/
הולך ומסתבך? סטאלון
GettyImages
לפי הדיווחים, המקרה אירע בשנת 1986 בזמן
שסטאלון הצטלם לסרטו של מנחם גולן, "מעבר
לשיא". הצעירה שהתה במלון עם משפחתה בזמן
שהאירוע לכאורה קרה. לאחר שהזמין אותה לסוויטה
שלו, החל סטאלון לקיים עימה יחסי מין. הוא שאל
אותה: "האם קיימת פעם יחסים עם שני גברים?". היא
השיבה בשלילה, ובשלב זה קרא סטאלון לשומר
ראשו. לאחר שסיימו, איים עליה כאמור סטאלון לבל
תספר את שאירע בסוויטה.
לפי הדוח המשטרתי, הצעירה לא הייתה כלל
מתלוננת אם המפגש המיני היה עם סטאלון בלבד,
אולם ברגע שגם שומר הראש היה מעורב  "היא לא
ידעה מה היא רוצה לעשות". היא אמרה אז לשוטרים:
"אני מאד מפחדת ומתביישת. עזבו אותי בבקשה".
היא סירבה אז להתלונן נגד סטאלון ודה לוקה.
|---|
» TASK REQUIREMENTS: For each line in the entries that contains the string "אותה", make a copy.

» RESPONSE AREA:
שהאירוע לכאורה קרה. לאחר שהזמין אותה לסוויטה
אותה: "האם קיימת פעם יחסים עם שני גברים?". היא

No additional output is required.